At a time when generative AI is sweeping through the programming field, the well-known open-source project Zig has recently taken a "contrarian" and strict policy: a complete ban on using code or comments generated by large language models (LLMs) for contributions to the project. This decision, deeply analyzed by developer Simon Willison, quickly sparked widespread discussions within the open-source community about the trade-off between technical efficiency and talent development.

Core Conflict: The Trade-off Between Code Production and Talent Growth

The core of Zig's maintainers' position lies in redefining the concept of "contribution." They believe that the ultimate value of an open-source project is not merely acquiring ready-made code snippets, but rather identifying and nurturing long-term, reliable contributors with growth potential. In their view, the process of reviewing code (Pull Request) is essentially a deep communication aimed at helping newcomers understand technical standards and build trust.
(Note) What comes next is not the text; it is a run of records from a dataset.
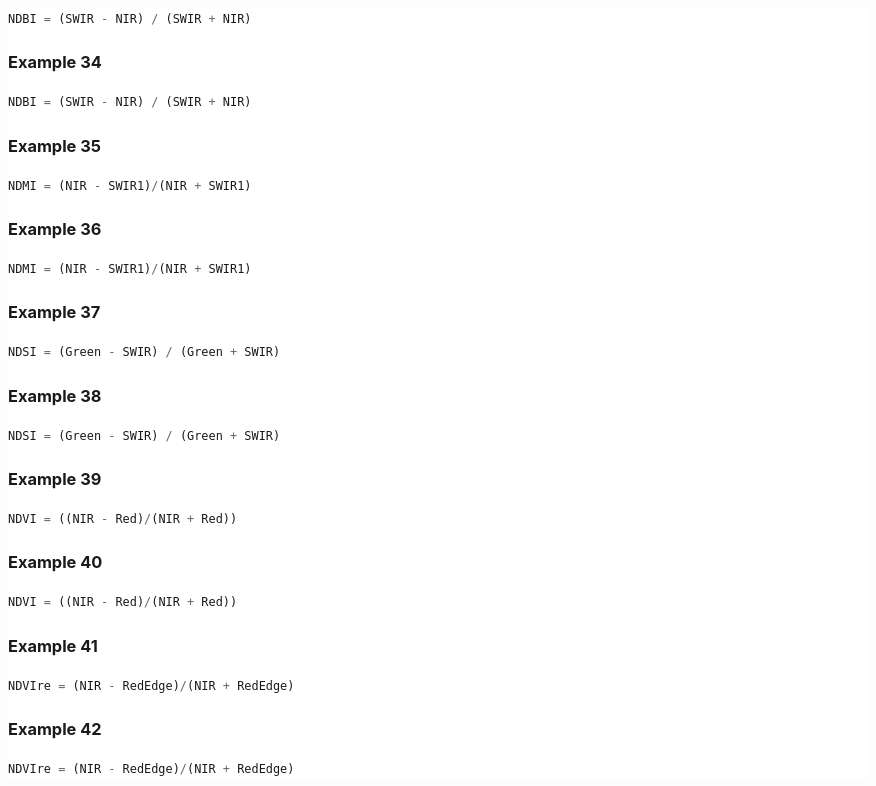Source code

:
 ```python
NDBI = (SWIR - NIR) / (SWIR + NIR)
```

### Example 34

```python
NDBI = (SWIR - NIR) / (SWIR + NIR)
```

### Example 35

```python
NDMI = (NIR - SWIR1)/(NIR + SWIR1)
```

### Example 36

```python
NDMI = (NIR - SWIR1)/(NIR + SWIR1)
```

### Example 37

```python
NDSI = (Green - SWIR) / (Green + SWIR)
```

### Example 38

```python
NDSI = (Green - SWIR) / (Green + SWIR)
```

### Example 39

```python
NDVI = ((NIR - Red)/(NIR + Red))
```

### Example 40

```python
NDVI = ((NIR - Red)/(NIR + Red))
```

### Example 41

```python
NDVIre = (NIR - RedEdge)/(NIR + RedEdge)
```

### Example 42

```python
NDVIre = (NIR - RedEdge)/(NIR + RedEdge)
```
However, once developers start relying on LLMs, this traditional mentorship mechanism faces collapse. Maintainers point out that AI can easily generate code that appears logically sound, but this makes it difficult for them to determine whether the submitter truly understands the underlying principles. If a merge request is primarily driven by AI, maintainers face an awkward logical paradox: instead of spending effort reviewing code generated by humans using AI, they might as well run their own AI module to solve the problem directly.
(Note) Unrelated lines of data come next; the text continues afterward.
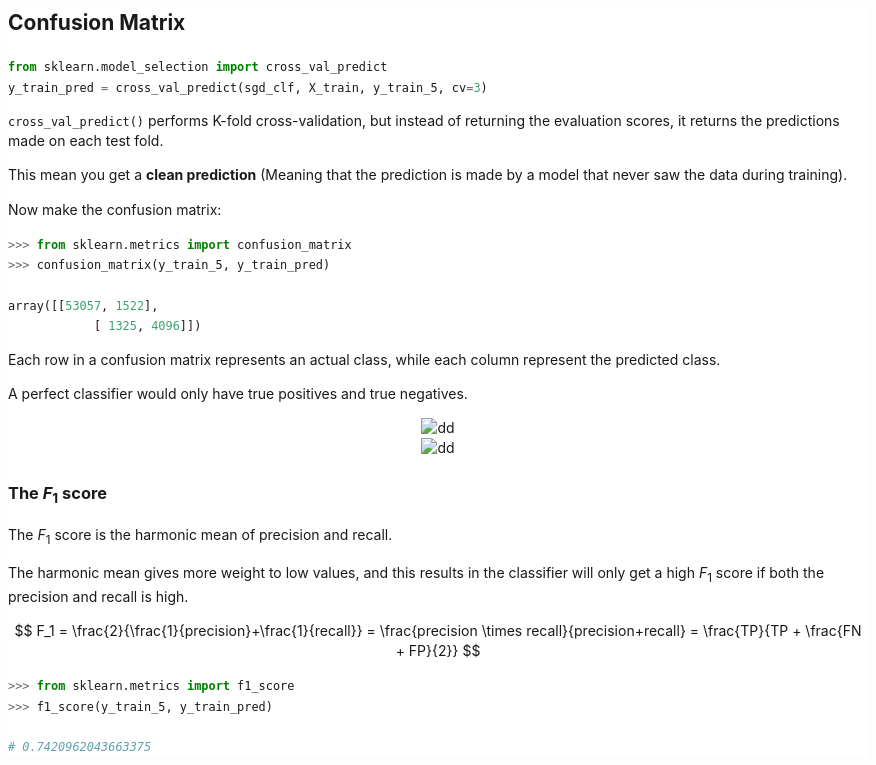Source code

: ## Confusion Matrix

```python
from sklearn.model_selection import cross_val_predict
y_train_pred = cross_val_predict(sgd_clf, X_train, y_train_5, cv=3)
```

`cross_val_predict()` performs K-fold cross-validation, but instead of returning the evaluation scores, it returns the predictions made on each test fold. 

This mean you get a **clean prediction** (Meaning that the prediction is made by a model that never saw the data during training).

Now make the confusion matrix:

```python
>>> from sklearn.metrics import confusion_matrix
>>> confusion_matrix(y_train_5, y_train_pred)

array([[53057, 1522],
			[ 1325, 4096]])
```

Each row in a confusion matrix represents an actual class, while each column represent the predicted class. 

A perfect classifier would only have true positives and true negatives. 

<div style="text-align: center;">
    <img src="/Untitled3_10.png" alt="dd" width="600" height="350" style="text-align: center;" >
</div>


<div style="text-align: center;">
    <img src="/Untitled1_10.png" alt="dd" width="600" height="350" style="text-align: center;" >
</div>

### The $F_1$ score

The $F_1$ score is the harmonic mean of precision and recall.

The harmonic mean gives more weight to low values, and this results in the classifier will only get a high $F_1$ score if both the precision and recall is high.

$$
F_1 = \frac{2}{\frac{1}{precision}+\frac{1}{recall}} = \frac{precision \times recall}{precision+recall} = \frac{TP}{TP + \frac{FN + FP}{2}}
$$

```python
>>> from sklearn.metrics import f1_score
>>> f1_score(y_train_5, y_train_pred)

# 0.7420962043663375
```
Industry Examples: Even Highly Automated Projects Are Not Exempt

This policy is not a bias against AI technology, but rather a cautious consideration for the long-term health of the community. The case of the high-performance JavaScript runtime Bun serves as a strong example of this policy. Despite the Bun team's heavy use of AI assistance for development to pursue maximum efficiency, their code still does not meet Zig's upstream submission standards because it cannot prove that it originated from the learning and understanding process of "real human contributors."
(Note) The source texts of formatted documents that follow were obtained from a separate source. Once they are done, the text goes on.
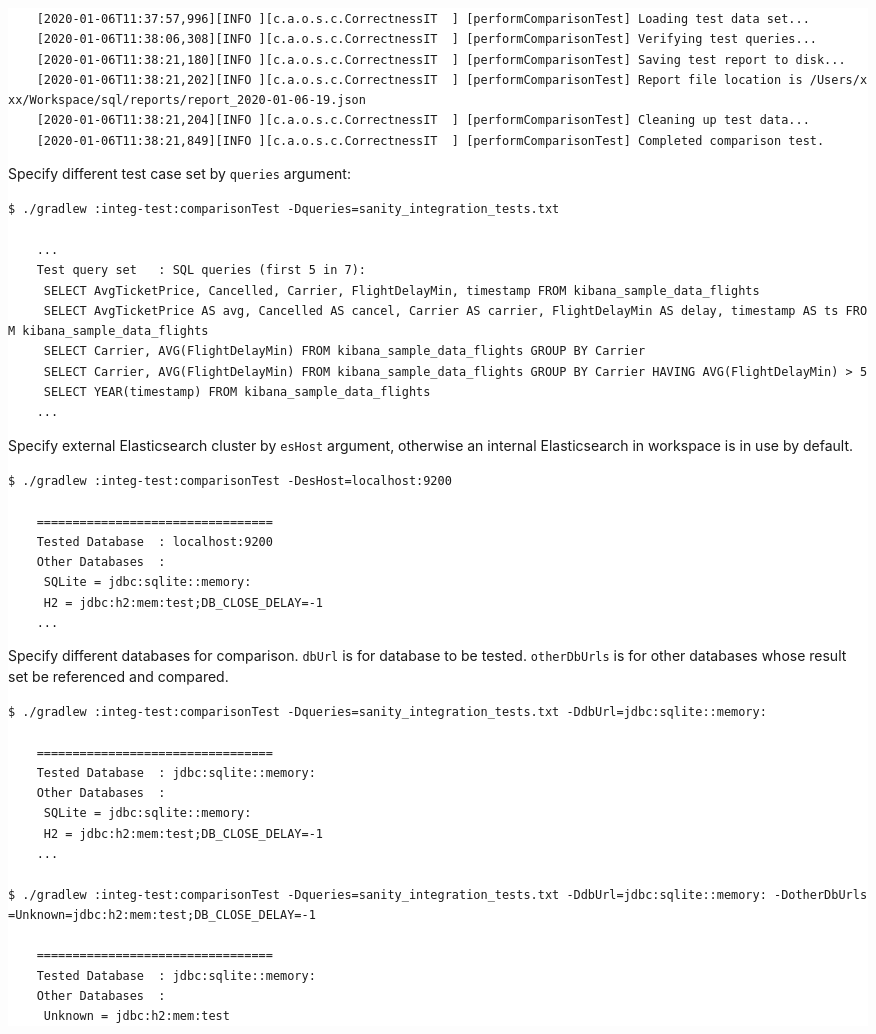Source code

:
 ```
    [2020-01-06T11:37:57,996][INFO ][c.a.o.s.c.CorrectnessIT  ] [performComparisonTest] Loading test data set...
    [2020-01-06T11:38:06,308][INFO ][c.a.o.s.c.CorrectnessIT  ] [performComparisonTest] Verifying test queries...
    [2020-01-06T11:38:21,180][INFO ][c.a.o.s.c.CorrectnessIT  ] [performComparisonTest] Saving test report to disk...
    [2020-01-06T11:38:21,202][INFO ][c.a.o.s.c.CorrectnessIT  ] [performComparisonTest] Report file location is /Users/xxx/Workspace/sql/reports/report_2020-01-06-19.json
    [2020-01-06T11:38:21,204][INFO ][c.a.o.s.c.CorrectnessIT  ] [performComparisonTest] Cleaning up test data...
    [2020-01-06T11:38:21,849][INFO ][c.a.o.s.c.CorrectnessIT  ] [performComparisonTest] Completed comparison test.
```

Specify different test case set by `queries` argument:

```
$ ./gradlew :integ-test:comparisonTest -Dqueries=sanity_integration_tests.txt

    ...
    Test query set   : SQL queries (first 5 in 7):
     SELECT AvgTicketPrice, Cancelled, Carrier, FlightDelayMin, timestamp FROM kibana_sample_data_flights
     SELECT AvgTicketPrice AS avg, Cancelled AS cancel, Carrier AS carrier, FlightDelayMin AS delay, timestamp AS ts FROM kibana_sample_data_flights
     SELECT Carrier, AVG(FlightDelayMin) FROM kibana_sample_data_flights GROUP BY Carrier
     SELECT Carrier, AVG(FlightDelayMin) FROM kibana_sample_data_flights GROUP BY Carrier HAVING AVG(FlightDelayMin) > 5
     SELECT YEAR(timestamp) FROM kibana_sample_data_flights
    ...
```

Specify external Elasticsearch cluster by `esHost` argument, otherwise an internal Elasticsearch in workspace is in use by default.

```
$ ./gradlew :integ-test:comparisonTest -DesHost=localhost:9200

    =================================
    Tested Database  : localhost:9200
    Other Databases  :
     SQLite = jdbc:sqlite::memory:
     H2 = jdbc:h2:mem:test;DB_CLOSE_DELAY=-1
    ...
```

Specify different databases for comparison. `dbUrl` is for database to be tested. `otherDbUrls` is for other databases whose result set be referenced and compared.

```
$ ./gradlew :integ-test:comparisonTest -Dqueries=sanity_integration_tests.txt -DdbUrl=jdbc:sqlite::memory:

    =================================
    Tested Database  : jdbc:sqlite::memory:
    Other Databases  :
     SQLite = jdbc:sqlite::memory:
     H2 = jdbc:h2:mem:test;DB_CLOSE_DELAY=-1
    ...

$ ./gradlew :integ-test:comparisonTest -Dqueries=sanity_integration_tests.txt -DdbUrl=jdbc:sqlite::memory: -DotherDbUrls=Unknown=jdbc:h2:mem:test;DB_CLOSE_DELAY=-1

    =================================
    Tested Database  : jdbc:sqlite::memory:
    Other Databases  :
     Unknown = jdbc:h2:mem:test
```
Conclusion: Protecting the Communication Foundation of the Open-Source Community

Zig's prohibition reflects a deeper anxiety within the open-source community about how information asymmetry might undermine the community's heritage. When AI generates code at a speed far exceeding human comprehension, community maintainers are more inclined to focus their efforts on real developers who are willing to invest time in learning and can create resonance through communication. This practice of "betting on people rather than code" is, in fact, a way to preserve a space emphasizing logical understanding and trust endorsement for human developers in the AI era.